You are about to eat a colorful salad with a rainbow of colors, such as Romaine leafy greens, chopped tomatoes, shredded carrots, red onion, and avocado, plus a mouthwatering dressing drizzled over top. Take a moment to look at that salad in front of you before diving in. You may notice each and every color — the green leaves, the red tomatoes, the orange carrots, the red onion, and the green avocado. Perhaps you notice how the ingredients are mixed together in the salad. Then you notice the glistening of the dressing coating the veggies. You also notice that the brightly colored ingredients are radiating and perhaps you feel more radiant simply by looking at the salad (no judgment here, just noticing). You may then notice the aroma of the salad — sour vinegar, pungent onions, sweet tomatoes and carrots, and overall freshness. How do those aromas awaken your senses? Upon taking your first bite, you feel the texture of the creamy avocado, the crunchiness of the greens, and the juiciness of the tomatoes. Perhaps you feel an appreciation for the variety of textures creating fun sensations and a satisfying salad. Your tastebuds are then awakened by the bursts of flavors as you chew slowly, and many times, before you fully swallow.
Notice how this experience has made you feel. Do you feel more calm and grounded? Did you notice sensations that you maybe hadn't noticed before?
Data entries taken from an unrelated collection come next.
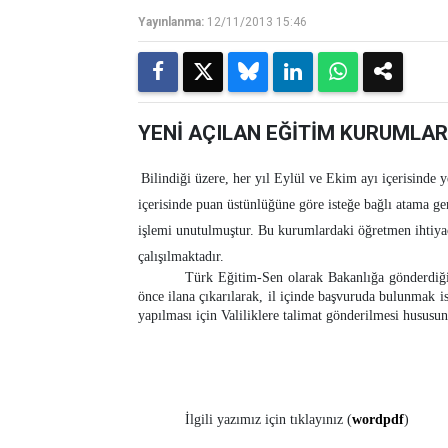
Yayınlanma:
12/11/2013 15:46
YENİ AÇILAN EĞİTİM KURUMLAR
Bilindiği üzere, her yıl Eylül ve Ekim ayı içerisinde 
içerisinde puan üstünlüğüne göre isteğe bağlı atama ge
işlemi unutulmuştur. Bu kurumlardaki öğretmen ihtiyac
çalışılmaktadır.
Türk Eğitim-Sen olarak Bakanlığa gönderdiği
önce ilana çıkarılarak, il içinde başvuruda bulunmak 
yapılması için Valiliklere talimat gönderilmesi hususu
İlgili yazımız için tıklayınız (
word
pdf
)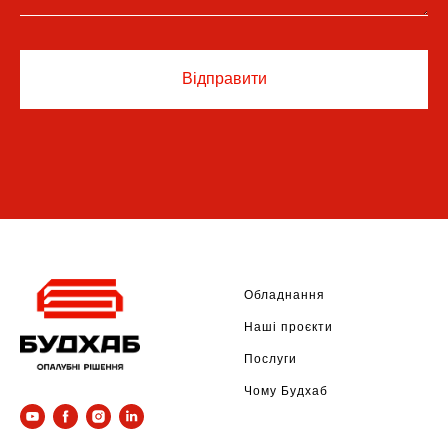
Відправити
Обладнання
Наші проєкти
Послуги
Чому Будхаб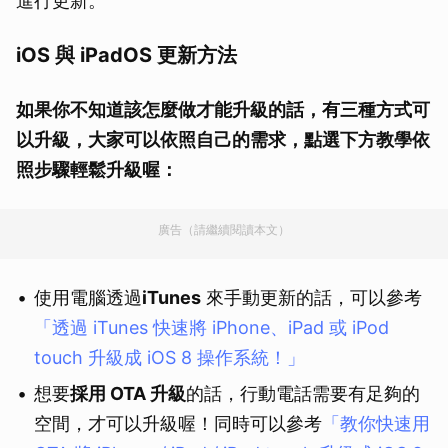
進行更新。
iOS 與 iPadOS 更新方法
如果你不知道該怎麼做才能升級的話，有三種方式可
以升級，大家可以依照自己的需求，點選下方教學依
照步驟輕鬆升級喔：
廣告（請繼續閱讀本文）
使用電腦透過
iTunes
來手動更新的話，可以參考
「透過 iTunes 快速將 iPhone、iPad 或 iPod
touch 升級成 iOS 8 操作系統！」
想要
採用 OTA 升級
的話，行動電話需要有足夠的
空間，才可以升級喔！同時可以參考
「教你快速用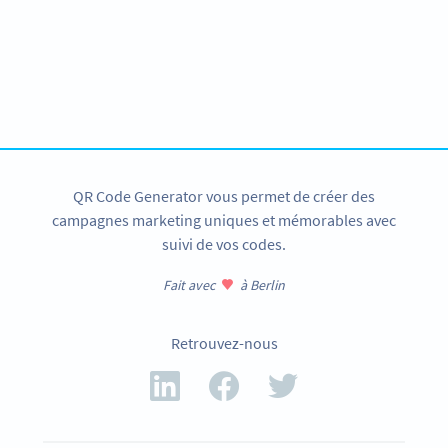
Envie de booster votre marketing par bons
de réduction ?
Créez votre propre code QR Réduction !
CRÉER UN COMPTE
QR Code Generator vous permet de créer des
campagnes marketing uniques et mémorables avec
suivi de vos codes.
Fait avec
à Berlin
Retrouvez-nous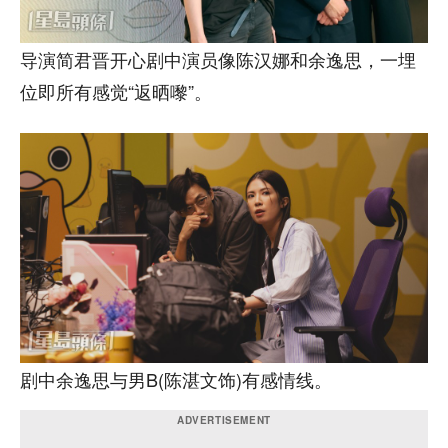
导演简君晋开心剧中演员像陈汉娜和余逸思，一埋
位即所有感觉“返晒嚟”。
剧中余逸思与男B(陈湛文饰)有感情线。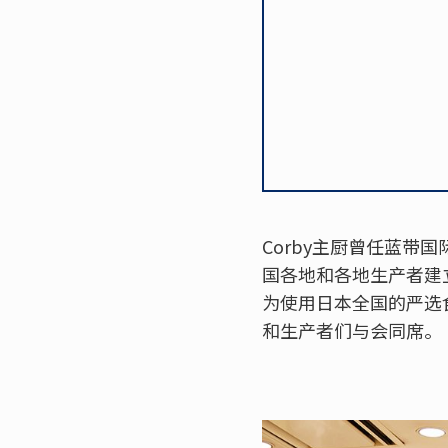
Corby主厨曾任蓝
国各地和各地生产者建立良
为使用日本全国的严选
和生产者们与会同席。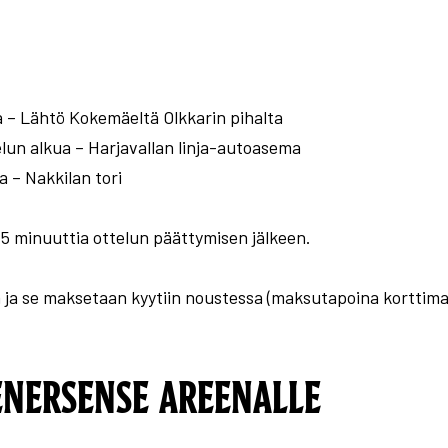
a – Lähtö Kokemäeltä Olkkarin pihalta
elun alkua – Harjavallan linja-autoasema
a – Nakkilan tori
 15 minuuttia ottelun päättymisen jälkeen.
 ja se maksetaan kyytiin noustessa (maksutapoina korttimak
ENERSENSE AREENALLE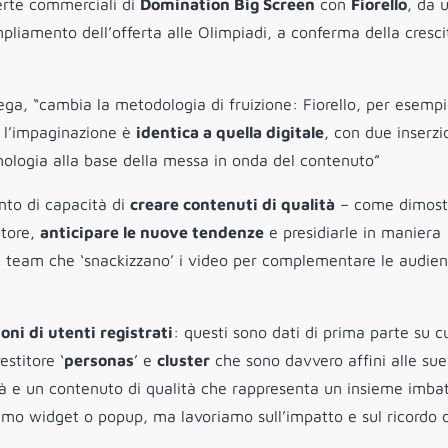
ferte commerciali di
Domination Big Screen
con
Fiorello
, da 
pliamento dell’offerta alle Olimpiadi, a conferma della cresci
ga, “cambia la metodologia di fruizione: Fiorello, per esempi
 l’impaginazione è
identica a quella digitale
, con due inserzio
nologia alla base della messa in onda del contenuto”
nto di capacità di
creare contenuti di qualità
– come dimost
itore,
anticipare le nuove tendenze
e presidiarle in maniera
 team che ‘snackizzano’ i video per complementare le audie
oni di utenti registrati
: questi sono dati di prima parte su c
estitore ‘
personas
’ e
cluster
che sono davvero affini alle sue
cità e un contenuto di qualità che rappresenta un insieme imbat
iamo widget o popup, ma lavoriamo sull’impatto e sul ricordo d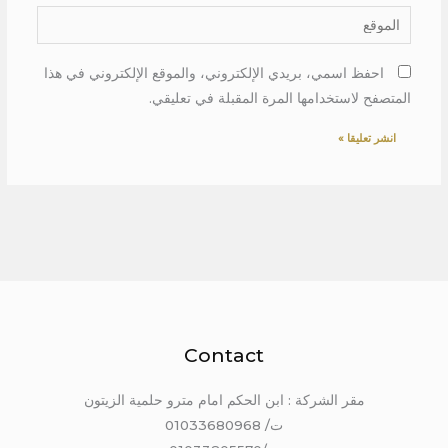
الموقع
احفظ اسمي، بريدي الإلكتروني، والموقع الإلكتروني في هذا
المتصفح لاستخدامها المرة المقبلة في تعليقي.
Contact
مقر الشركة : ابن الحكم امام مترو حلمية الزيتون
ت/ 01033680968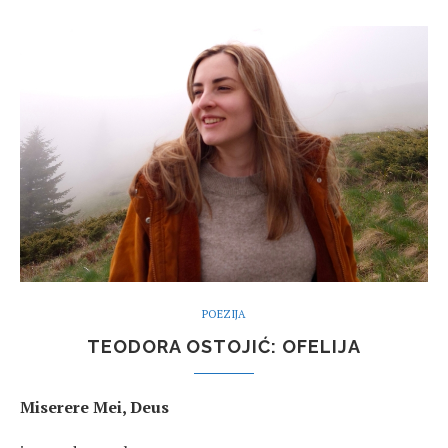
POEZIJA
TEODORA OSTOJIĆ: OFELIJA
Miserere Mei, Deus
Did the flavors pop more than usual? If you enjoy journaling, this could be an ideal time to journal about your experience.
Extending Mindful Eating into Mindful Living
As you practice mindful eating, you may notice that the calm, intentional, and nonjudgmental practices may overflow to everyday life. Other ways to practice mindful living include:
Doing a daily mindfulness meditation
Mindfully walking (noticing the trees, sounds, birds — all of your surroundings and how they make you feel)
Noticing your breath and perhaps intentionally taking some deep breaths throughout the day
Using any of these practices can help to develop a mindful approach to living by bringing full attention to each moment, without judgment, while maintaining a feeling of calm.
Here’s an example of a 5-minute mindfulness meditation practice that you may want to try if this is new to you:
Choose a comfortable place to sit. Find an object to fix your gaze. This can be the rain outside, a candle flame or colorful flowers (something that makes you feel at ease inside). You may pay special attention to the sounds, colors, aromas, engaging all of your senses as you gaze on this object. Practice this for five minutes. Once you’re done, notice how your senses may be heightened and you’re more aware. This practice may help to improve focus, reduce stress and anxiety, boost mood, slow aging, and support healthy metabolism.
Do you have a mindfulness practice? If so, how has it changed your life? If you don’t currently have a practice and would like to give this one a try just for 7 days, please share your experience!